Showing posts from January, 2022

Inspiration Through Interpolation

 A few months ago I came across a design by Alessandro Beber that intrigued me. It was part of his series about mosque designs.  I was able to successfully extrapolate the crease pattern, but it was one of those sorts with fiddly little folds that I tend to avoid.  Another few months later, I began an attempt to execute it. As I was in the thick of folding it, I saw a different idea within it and created this instead.  It begins with this idea, but I left out some elements and turned it into a curved 3-D fold.  This is actually my first curved fold. I'm pretty pleased with the result.  I used a 32 pleat triangle grid on kraft paper. I do have a crease pattern sketch for his original design. His design is a flat fold. There are tiny rectangles that flatten at the intersections. That's where I veered off course and decided to go in another direction. . 

Collapsed Small Hexagons Origami Tessellation

 It occurred to me that I could collapse small hexagons in the same way that small triangles are usually collapsed on a standard triangle grid. So I went with it.  It's a little bit small and fiddly, but nothing too crazy impossible.  I used 28 lb printer paper. It could've been  a cleaner fold, but it's not too sloppy.  I thought about going with larger hexagons for the sake of neatness, but I'm a glutton for the harder stuff. So I went with the tiny ones.  There are some variations that could be done with this. I've seen some around already done by others.  Just one more wrinkle in an infinite array. 

Stacked Stars Origami Tessellation

I was fiddling around with offset small hex twists and I stumbled into this idea. The twists graduate into star points. They fold in a dense way that almost looks stacked.  I managed to repeat them pretty tightly. It's a little fussy to get everything to work together that closely, but it's definitely doable in a clean finished design.  It's essential to work both sides of the paper to wind up with a neat finished product.  I used 24 lb. neon colored printer paper. It responded well to my manipulations.  The design is small offset hexagon twists. They layer with the points that come off of them. Hex twists on the reverse side flatten the star points and connect them to the others.  It's common to use very fussy reverse rabbit ear folds to create points in origami tessellations. But you can use hexagonal twists on the reverse side to achieve the same result.  I haven't seen this particular design before.
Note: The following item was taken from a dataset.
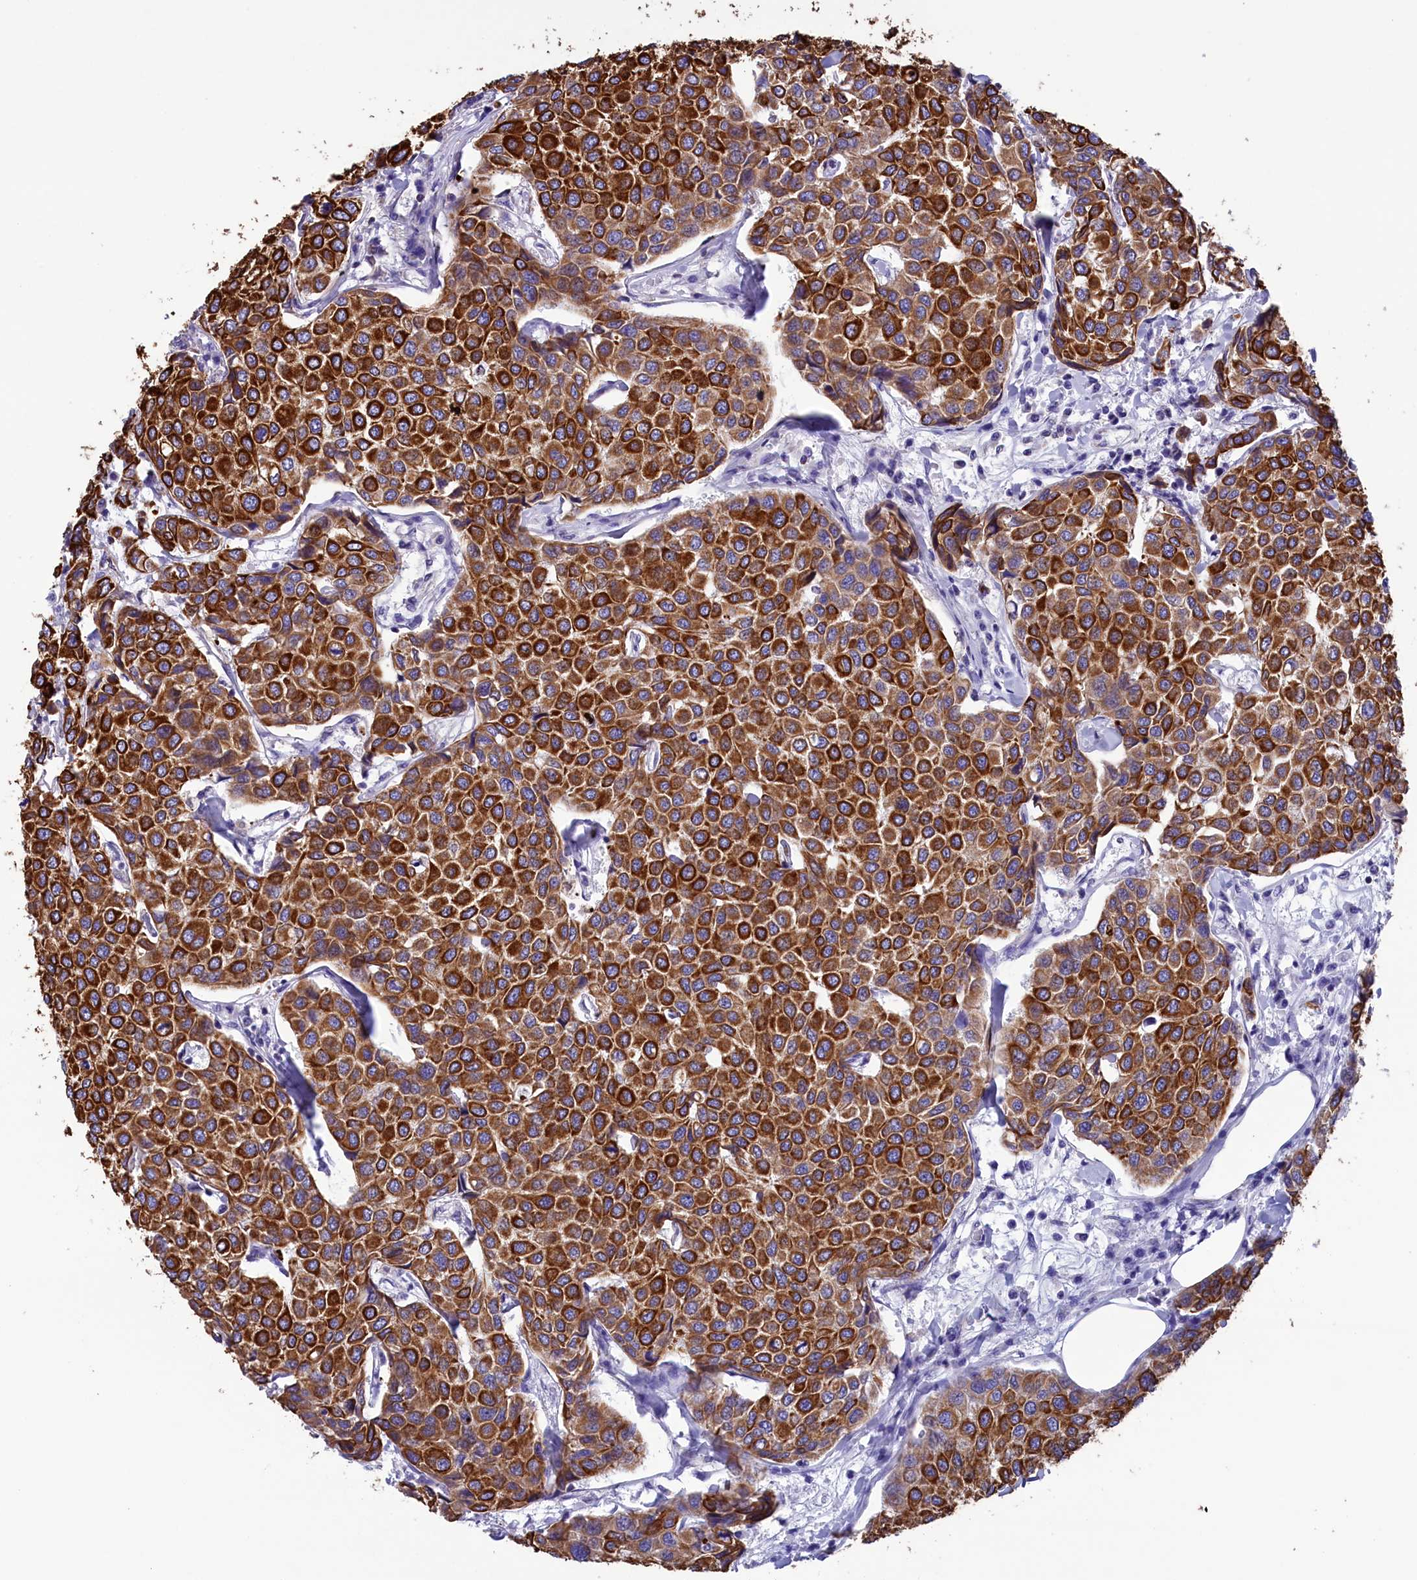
{"staining": {"intensity": "strong", "quantity": ">75%", "location": "cytoplasmic/membranous"}, "tissue": "breast cancer", "cell_type": "Tumor cells", "image_type": "cancer", "snomed": [{"axis": "morphology", "description": "Duct carcinoma"}, {"axis": "topography", "description": "Breast"}], "caption": "A photomicrograph of human breast intraductal carcinoma stained for a protein exhibits strong cytoplasmic/membranous brown staining in tumor cells. (IHC, brightfield microscopy, high magnification).", "gene": "GATB", "patient": {"sex": "female", "age": 55}}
So perhaps, just maybe, it's a new idea.  Even if not,

Lightning Bolts Origami Tessellation

 I saw a post on instagram by Robin Scholz, but it was actually a design by Alessandro Beber.  It looked great and also not too crazy to figure out. So I went for it and quite enjoyed the process as well as the final result.  Essentially it's offset hexagons and triangle twists, however, the hexagons are an offset between a first pleat and a double pleat offset.  It backlights really beautifully. Personally, I especially like the reverse side over the front side. That's just me.  I have a crease pattern sketch, but it's not too puzzling to discern on your own.  It's down below for those that want it.  I used 28 lb. printer paper, but I think a lesser weight would've worked fine as well. If you're into origami tessellations, it's definitely one worth folding.  Even if you're a beginner, I think it's something within reach. 

Percussion Origami Tessellation

  This is an idea I had for a odd shape I haven't really seen done.  It's not a twist tessellation. It's a collapse style tess.  Not too complicated. Not too simple.  It's a 32 pleat triangle grid. I used 24 lb bond paper.  Repeating the design resulted in standard hexagons in addition to the odd shapes.  It was a relatively simple fold.  Some of the folds are a little fidgety, but all in all, it's pretty tame.  Many of the folds are unnervingly misaligned/strayed from the grid, but they still make sense when you get down into it.  When I came up with the concept I was hoping for something a little more dramatic, but overall, I'm pleased with the end result.  How to fold it is probably pretty obvious. No secrets lurking in these backlit images.  Still I do have a crude crease patter just to be thorough.  

Star of David Flagstone Tessellation by Robin Scholz

  Folded a Robin Scholz flagstone tessellation he named 'Star of David'. I was surprised to find a pattern of his I had not already executed.  I used standard 20 lb copy paper. It worked out surprisingly well. It's dead of winter here. So the paper does as I command without complaint.  It's a wonderful pattern.  What I love most about flagstone tessellations is that they're so logical.  Most, if not all, origami tessellations are logical, but flagstones are moreso somehow.  Everything works together in a neat little package.  If you're interested in folding flagstone tessellations the most helpful advice I can give is to work both sides of the paper.  The reverse side of a flagstone tessellation is almost more important than the front.